- **WHAT THE TASK ASKS**:
From the entries below, copy each line in which the word "manager" occurs.

======

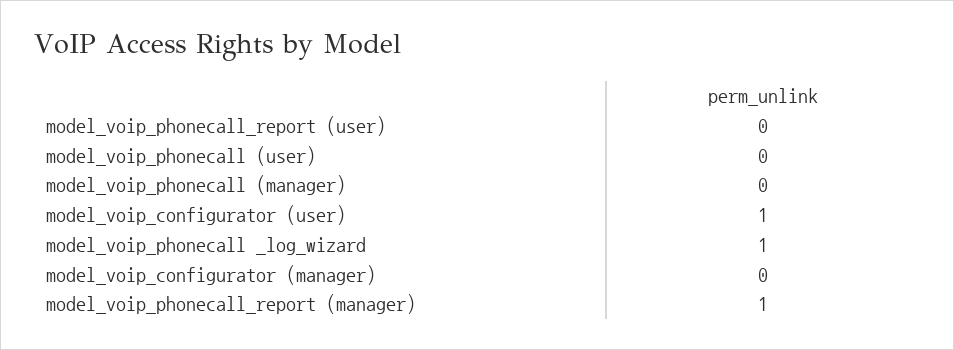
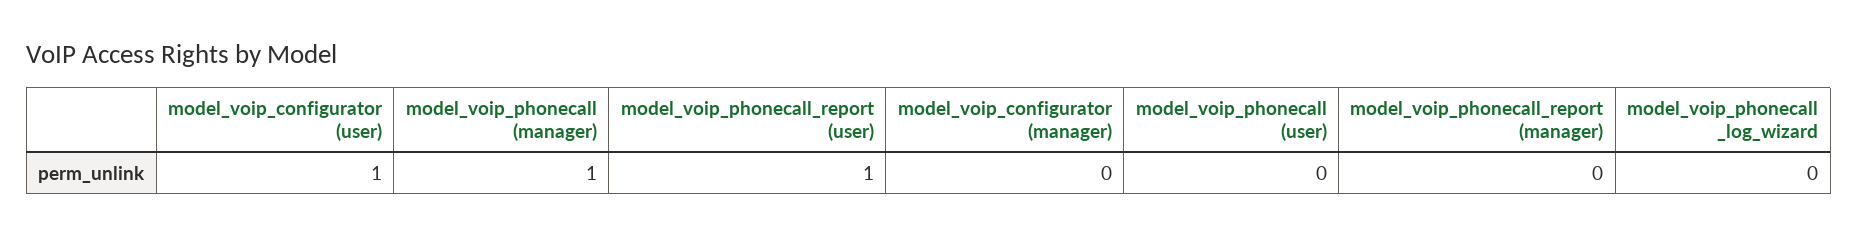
model_voip_phonecall_report (user): 0 -> 1
model_voip_phonecall (manager): 0 -> 1
model_voip_phonecall _log_wizard: 1 -> 0
model_voip_phonecall_report (manager): 1 -> 0

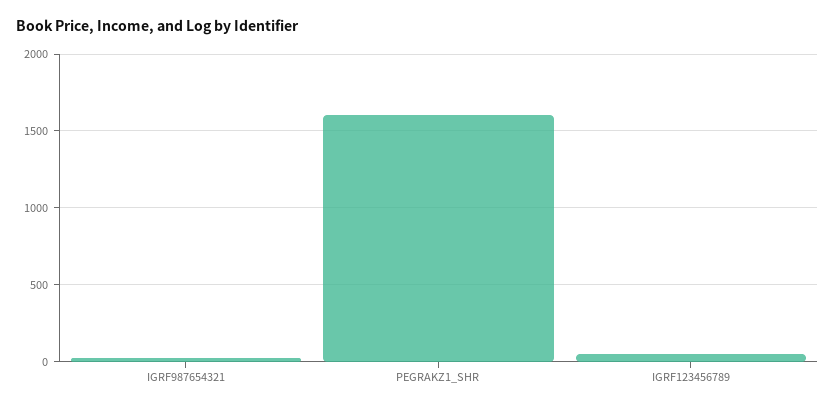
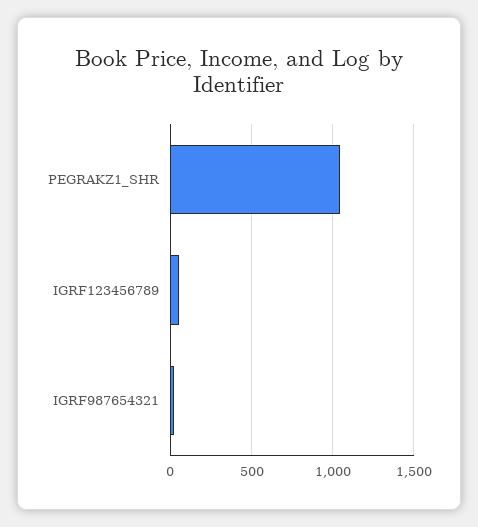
PEGRAKZ1_SHR: 1600 -> 1050

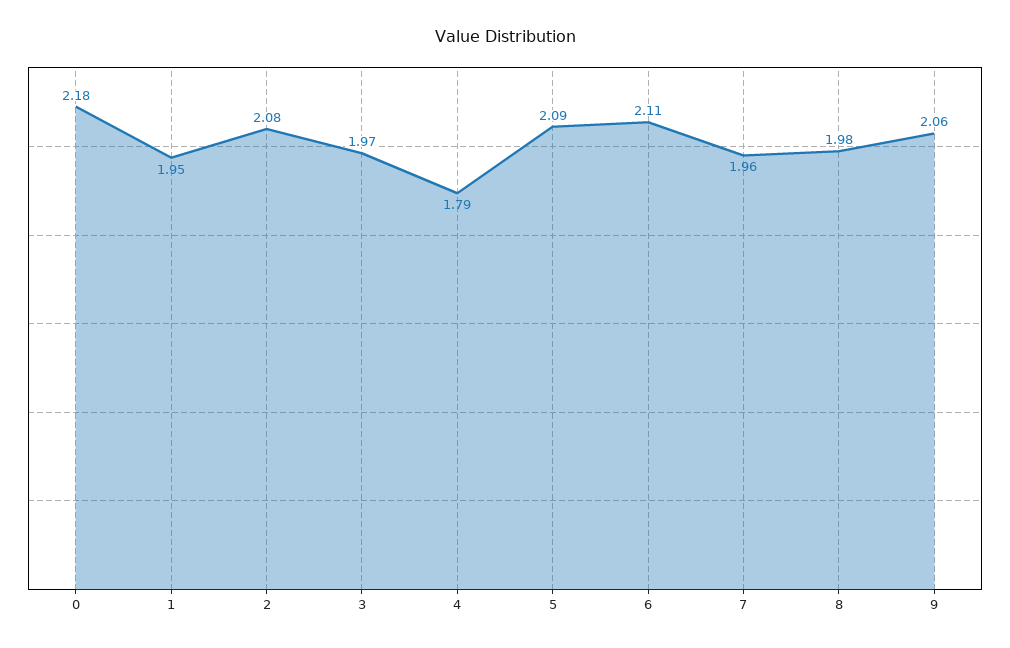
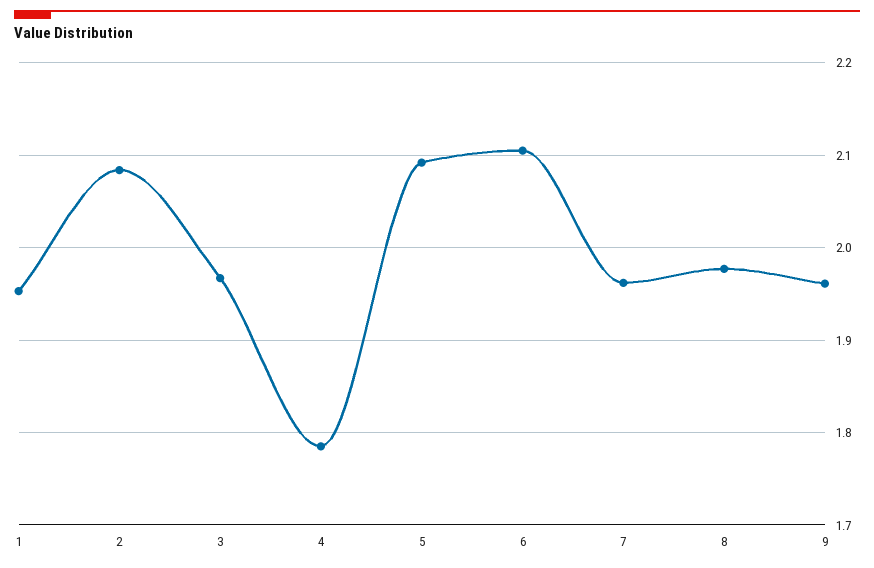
0: 2.18 -> none
9: 2.06 -> 1.96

======

- **OUTPUT OF THE TASK**:
model_voip_phonecall (manager): 0 -> 1
model_voip_phonecall_report (manager): 1 -> 0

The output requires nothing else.